Even some West Asian countries (reportedly Saudi Arabia and UAE) have come under the ban on the suspicion that China may be using them to defeat US sanctions on GPUs. HKUST Xunfei and Huawei jointly announced that they will create AI platforms powered by Huawei processors, and the Chinese AI companies will no longer be limited by the denial of A100 or H100 GPU processors. The fear of the chip manufacturing companies for quite some time has been that China is the biggest market for their products. Whether it is Nvidia, Apple, Intel, Qualcomm, or others, if the Chinese market is closed to them, this is a huge loss. The US administration believed that China would not be able to work around the chip bans and would either succumb to the US and sue for mercy, or be relegated to being no longer a peer technology competitor. This belief was the basis of the sanctions regime that the US has built. And temporarily, it did hit companies like Huawei hard and posed an impending threat to the entire hi-tech sector in China. The Chinese response of independent product development was foreseen by the Semiconductor Industry Association and Boston Consulting Group in their 2021 Report, ‘Strengthening the Global Semiconductor Supply Chain in an Uncertain Era’. If the US and China decouple, the US loses its biggest market and, therefore, will lose the innovation edge it currently enjoys from the surplus in their China trade. Forcing China through sanctions to invest in innovation means that China may have a temporary setback but end in a long-term gain, as it is the world’s biggest market.
 
The US and its allies still have a trump card in ASML, the company that builds the most complex and hi-tech machine in the world: the lithographic machines that create intricate patterns on silicon using extreme ultraviolet (EUV) light. As of now, the Chinese company that is building lithographic machines, Shanghai Micro Electronics Equipment, has yet to launch its 28 nm machine. According to reports, it plans to launch these machines in the market by the end of this year.
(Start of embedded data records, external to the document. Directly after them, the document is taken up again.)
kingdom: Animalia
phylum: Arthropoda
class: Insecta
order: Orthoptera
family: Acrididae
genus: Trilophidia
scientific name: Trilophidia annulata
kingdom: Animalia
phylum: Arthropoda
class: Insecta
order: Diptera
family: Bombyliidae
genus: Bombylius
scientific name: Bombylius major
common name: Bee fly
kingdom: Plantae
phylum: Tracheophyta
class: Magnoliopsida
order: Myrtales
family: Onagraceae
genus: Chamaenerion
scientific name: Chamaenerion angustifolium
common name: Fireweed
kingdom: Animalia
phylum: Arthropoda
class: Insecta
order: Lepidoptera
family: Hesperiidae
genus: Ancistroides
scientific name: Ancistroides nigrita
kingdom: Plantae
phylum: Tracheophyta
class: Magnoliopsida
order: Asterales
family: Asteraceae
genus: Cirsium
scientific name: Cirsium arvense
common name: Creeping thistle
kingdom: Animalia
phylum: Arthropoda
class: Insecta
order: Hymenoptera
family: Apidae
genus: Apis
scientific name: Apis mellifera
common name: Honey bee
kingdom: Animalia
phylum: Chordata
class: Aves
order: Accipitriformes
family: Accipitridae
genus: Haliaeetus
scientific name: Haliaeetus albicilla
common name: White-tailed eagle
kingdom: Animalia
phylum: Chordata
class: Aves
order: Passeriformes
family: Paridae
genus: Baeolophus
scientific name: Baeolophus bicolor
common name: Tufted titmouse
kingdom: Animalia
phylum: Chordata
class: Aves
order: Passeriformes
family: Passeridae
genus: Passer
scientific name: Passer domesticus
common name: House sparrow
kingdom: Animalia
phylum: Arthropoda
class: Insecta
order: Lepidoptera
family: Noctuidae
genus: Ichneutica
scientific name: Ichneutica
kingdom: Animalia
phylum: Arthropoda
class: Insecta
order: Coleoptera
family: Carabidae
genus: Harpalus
If it indeed succeeds – and it is still a question mark – then SMIC, which currently uses the older 28 nm lithographic ASML machines, may not be hit by the proposed US ban on sales of even these machines to China. Most experts believe that going below 7 nm may not be possible with 28 nm lithographic machines. The question remains: How critical are sub-7 nm chips? Can more advanced packaging, using a combination of chips – chiplets – and not such high-density chips, provide China an alternate route? These are questions for the future. And once a country as large as India and China make up their minds to develop technology on their own, they have the resources, both human and financial, to do so. De-linking, or as US now calls it, de-risking – de-linking by another name – does not work, not for large economies and not for any length of time.